Dr. Matthais Preindl
Project: Vehicle to Grid Everywhere
This project proposes to evaluate the technological (and policy) challenges to realize “Vehicle to Grid (V2G) Everywhere”. The V2G concept envisions that electric vehicle (EV) owners can sell grid services to electric utilities. Despite strong projected advantages for both utilities and EV owners, V2G is limited to a few pilot projects with dedicated EV charging points. This project proposes to evaluate the key technological challenges such that V2G trading can take place on regular electric plugs. The main questions are cost-effective onboard bidirectional electric chargers, communication with electric utilities, power line monitoring, and the required computational infrastructure. The findings will be published and enable funding of a demonstration project though federal funding agencies. Furthermore, the outcome will establish if large-scale V2G trading is feasible and can support both the EV deployment (through appropriate policies) and utilities.
Dr. Wolfram Schlenker
Project: A Global Database of Dams
To compile a global geospatial database of dams to enable rigorous research on the costs and benefits of dam construction. Although dams are in principle sources of clean energy, their construction has serious negative effects on ecosystems and communities. With high-resolution geospatial data and information on the timing of dam construction, in combination with detailed population and environmental data, social scientists can systematically assess these impacts to inform policy on dam building.
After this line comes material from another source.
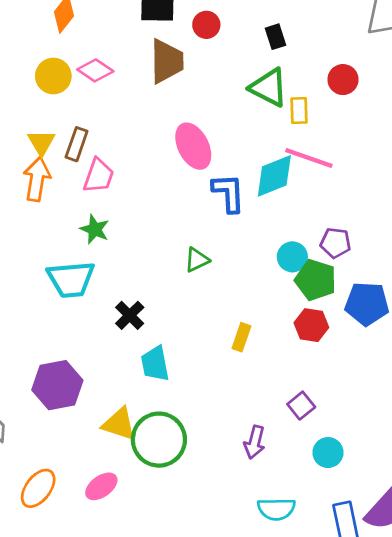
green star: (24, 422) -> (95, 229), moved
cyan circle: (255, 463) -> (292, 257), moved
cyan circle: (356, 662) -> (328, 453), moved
The data can be used to explain variation in the extent and success of dam construction, assess the displacement effects of dams in nearby human settlements, and estimate the ecological and health damage that dams cause. Both the data collection itself and the social science research it allows are critical for policy-makers, allowing for greater understanding of the effects of dam building beyond isolated construction projects and country projects. We anticipate the resulting data will be of great value for journalists and policy-makers, in addition to scholars.